Super Typhoon Mangkhut slammed into the Philippines on Saturday, killing at least 25 people and swamping large sections of agricultural land before continuing its destructive path toward Hong Kong and southern China.
The monster storm, called the strongest typhoon this year, shattered trees, tore off roofs and knocked out power when it made landfall on Luzon, the main island in the country’s north.
Officials said early on Sunday that at least 25 people had been killed and it was possible the toll could rise because communications and power lines were knocked out throughout much of the area in the huge storm’s path. About five million people lived in that region, they said.
Most of the deaths were reportedly caused by landslides. Some 20 deaths in the Cordillera region on Luzon and four in nearby Nueva Vizcaya province were caused by landslides, Reuters said, quoting a presidential adviser.

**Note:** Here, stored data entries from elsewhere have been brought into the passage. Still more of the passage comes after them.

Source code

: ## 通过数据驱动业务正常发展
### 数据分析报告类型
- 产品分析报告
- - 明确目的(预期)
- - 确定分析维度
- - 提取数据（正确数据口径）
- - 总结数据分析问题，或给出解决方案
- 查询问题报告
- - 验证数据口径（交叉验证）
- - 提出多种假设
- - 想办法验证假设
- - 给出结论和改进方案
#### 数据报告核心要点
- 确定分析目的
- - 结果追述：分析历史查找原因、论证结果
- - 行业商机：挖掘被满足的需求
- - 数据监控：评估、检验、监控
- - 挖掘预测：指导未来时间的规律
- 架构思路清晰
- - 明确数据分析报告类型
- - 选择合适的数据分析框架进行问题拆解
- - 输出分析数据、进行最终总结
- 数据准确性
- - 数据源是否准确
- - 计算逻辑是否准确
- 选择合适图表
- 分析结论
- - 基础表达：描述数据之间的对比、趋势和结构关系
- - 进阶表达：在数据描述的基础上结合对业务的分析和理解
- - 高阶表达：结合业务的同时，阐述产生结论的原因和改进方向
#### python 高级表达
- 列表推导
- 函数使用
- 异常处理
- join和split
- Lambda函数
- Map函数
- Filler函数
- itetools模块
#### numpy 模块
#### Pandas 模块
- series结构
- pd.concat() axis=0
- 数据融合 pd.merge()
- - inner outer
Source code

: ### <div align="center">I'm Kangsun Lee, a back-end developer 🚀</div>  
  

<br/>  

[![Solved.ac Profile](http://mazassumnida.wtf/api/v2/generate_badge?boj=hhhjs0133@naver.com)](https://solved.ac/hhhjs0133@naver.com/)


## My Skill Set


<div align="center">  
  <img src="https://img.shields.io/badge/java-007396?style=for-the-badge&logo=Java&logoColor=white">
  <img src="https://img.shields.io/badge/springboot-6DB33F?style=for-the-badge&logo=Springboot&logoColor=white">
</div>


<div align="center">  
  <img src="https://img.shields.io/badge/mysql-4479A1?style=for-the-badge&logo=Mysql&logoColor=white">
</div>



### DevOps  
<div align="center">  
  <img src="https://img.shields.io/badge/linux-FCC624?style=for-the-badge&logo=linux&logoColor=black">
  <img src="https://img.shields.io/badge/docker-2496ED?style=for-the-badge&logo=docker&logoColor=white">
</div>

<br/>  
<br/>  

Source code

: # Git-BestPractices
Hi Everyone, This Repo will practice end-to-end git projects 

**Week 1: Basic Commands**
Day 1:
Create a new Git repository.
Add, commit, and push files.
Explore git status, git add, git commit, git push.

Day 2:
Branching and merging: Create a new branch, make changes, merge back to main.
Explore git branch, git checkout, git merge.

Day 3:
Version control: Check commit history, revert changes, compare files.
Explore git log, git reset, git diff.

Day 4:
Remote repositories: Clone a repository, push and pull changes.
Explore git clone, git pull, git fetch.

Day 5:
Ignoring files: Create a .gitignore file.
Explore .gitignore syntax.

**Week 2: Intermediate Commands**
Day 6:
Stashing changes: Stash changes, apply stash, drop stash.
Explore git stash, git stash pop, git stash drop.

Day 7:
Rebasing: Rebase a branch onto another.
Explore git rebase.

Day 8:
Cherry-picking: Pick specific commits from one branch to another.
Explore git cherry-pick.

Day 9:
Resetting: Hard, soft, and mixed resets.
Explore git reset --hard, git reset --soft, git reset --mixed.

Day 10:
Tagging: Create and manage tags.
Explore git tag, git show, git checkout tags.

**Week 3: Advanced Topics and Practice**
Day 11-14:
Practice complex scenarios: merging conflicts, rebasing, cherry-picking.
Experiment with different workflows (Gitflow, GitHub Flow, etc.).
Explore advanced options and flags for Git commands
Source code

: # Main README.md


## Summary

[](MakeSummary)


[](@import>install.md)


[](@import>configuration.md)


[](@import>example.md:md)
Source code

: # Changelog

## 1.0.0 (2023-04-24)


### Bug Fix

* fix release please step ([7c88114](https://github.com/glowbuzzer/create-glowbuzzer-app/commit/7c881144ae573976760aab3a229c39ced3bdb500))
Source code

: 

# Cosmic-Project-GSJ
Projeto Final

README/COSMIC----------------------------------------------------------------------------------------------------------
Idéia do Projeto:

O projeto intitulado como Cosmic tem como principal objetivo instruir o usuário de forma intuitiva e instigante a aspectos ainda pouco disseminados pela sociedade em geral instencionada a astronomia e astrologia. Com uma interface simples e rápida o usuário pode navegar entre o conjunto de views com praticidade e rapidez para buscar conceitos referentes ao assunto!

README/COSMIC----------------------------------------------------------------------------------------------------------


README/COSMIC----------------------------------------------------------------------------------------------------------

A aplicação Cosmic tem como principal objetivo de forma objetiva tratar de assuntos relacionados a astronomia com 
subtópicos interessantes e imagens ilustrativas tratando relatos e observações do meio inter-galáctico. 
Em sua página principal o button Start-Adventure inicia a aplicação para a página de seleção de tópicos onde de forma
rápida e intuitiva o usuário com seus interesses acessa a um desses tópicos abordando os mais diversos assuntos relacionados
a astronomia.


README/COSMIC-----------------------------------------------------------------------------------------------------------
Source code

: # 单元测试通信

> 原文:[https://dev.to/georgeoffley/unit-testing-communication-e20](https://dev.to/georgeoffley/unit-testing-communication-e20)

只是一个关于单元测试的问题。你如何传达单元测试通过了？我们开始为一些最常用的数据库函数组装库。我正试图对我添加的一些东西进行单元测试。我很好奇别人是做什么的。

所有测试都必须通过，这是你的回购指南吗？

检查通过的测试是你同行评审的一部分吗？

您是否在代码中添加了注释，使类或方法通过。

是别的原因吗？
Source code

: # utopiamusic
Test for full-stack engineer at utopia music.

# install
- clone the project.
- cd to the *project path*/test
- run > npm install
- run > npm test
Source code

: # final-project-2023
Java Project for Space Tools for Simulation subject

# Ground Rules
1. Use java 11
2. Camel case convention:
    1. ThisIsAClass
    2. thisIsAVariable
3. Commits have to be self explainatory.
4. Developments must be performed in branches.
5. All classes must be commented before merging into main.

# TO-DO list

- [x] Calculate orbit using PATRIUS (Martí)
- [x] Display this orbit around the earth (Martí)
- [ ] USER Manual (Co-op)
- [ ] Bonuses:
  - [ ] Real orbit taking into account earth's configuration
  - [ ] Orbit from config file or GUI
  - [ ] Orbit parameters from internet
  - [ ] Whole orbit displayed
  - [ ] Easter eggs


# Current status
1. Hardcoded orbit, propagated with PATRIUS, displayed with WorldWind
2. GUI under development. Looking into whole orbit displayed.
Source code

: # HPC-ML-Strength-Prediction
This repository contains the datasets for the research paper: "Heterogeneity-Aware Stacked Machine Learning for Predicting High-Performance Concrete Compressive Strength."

Nearly every building in Tuguegarao, the capital of Cagayan province, suffered damage, a government spokeswoman said. Officials were busy assessing the human and material cost on Sunday.
In the northern town of Baggao, the storm collapsed houses, tore off roofs and brought down power lines. Some roads were cut off by landslides and many remained submerged, Agence France-Presse reported.
Farms across Luzon, which produces a large portion of the nation’s rice and corn, were sitting under muddy floodwaters, their crops ruined just a month before harvest.
“We’re already poor and then this [storm] happened to us. We have lost hope,” 40-year-old Mary Anne Baril, whose corn and rice crops were spoiled in the storm, told AFP. “We have no other means to survive,” she said through tears.
More than 105,000 people fled their homes in the largely rural region.
20 typhoons a year
An average of 20 typhoons and storms lash the Philippines each year, killing hundreds of people and leaving millions in near-perpetual poverty.
Aside from the those killed in landslides, one death resulted from a treefall in Ilocos Sur province, while a girl drowned and a security guard was crushed by a falling wall.
The country’s deadliest storm on record is Super Typhoon Haiyan, which left more than 7,350 people dead or missing across the central Philippines in November 2013.
In addition to the deaths in the Philippines, a woman was swept out to sea in Taiwan. But the island escaped the brunt of the storm, with strong winds and heavy rain mainly striking southern regions, the Central News Agency reported, quoting the Central Weather Bureau.
In Manila, Social Welfare Secretary Virginia Orogo said that thousands of people took refuge in emergency shelters. “We believe there has been a lot of damage.”
Amid violent winds and torrential rain, authorities had warned of potentially heavy destruction, as the typhoon’s gusts strengthened to 330 kilometers per hour, the state weather bureau reported.
“In terms of strength, Typhoon Mangkhut is the strongest tropical cyclone of the year,” the World Meteorological Organization said.
On Friday, storm warnings were raised in 25 provinces across Luzon, restricting sea and air travel. “As many as 824,000 of the 4.3 million people living in the path of Mangkhut are in danger and may have to be evacuated,” Ricardo Jalad, executive director of the National Disaster Risk Reduction and Management Council in Quezon City, had told a media conference.
Stronger than a Category 5 Atlantic hurricane, Mangkhut’s typhoon-force winds at one point stretched for 270km, which is the distance between Paris in France to Brussels in Belgium.
But Mangkhut weakened after blasting across Luzon. On Sunday it was packing sustained winds of 175 kilometers per hour (110 miles per hour) as it hurtled toward China’s heavily populated southern coast.
Emergency services were also being mobilized in Macau with the local government cautioning that Mangkhut could be more lethal than Typhoon Hato, which killed 10 people in Hong Kong and Macau and injured a further 244, as well as causing massive flooding.

The typhoon’s gusts strengthened to 330 kilometers per hour but its sustained winds had weakened to 185km/h.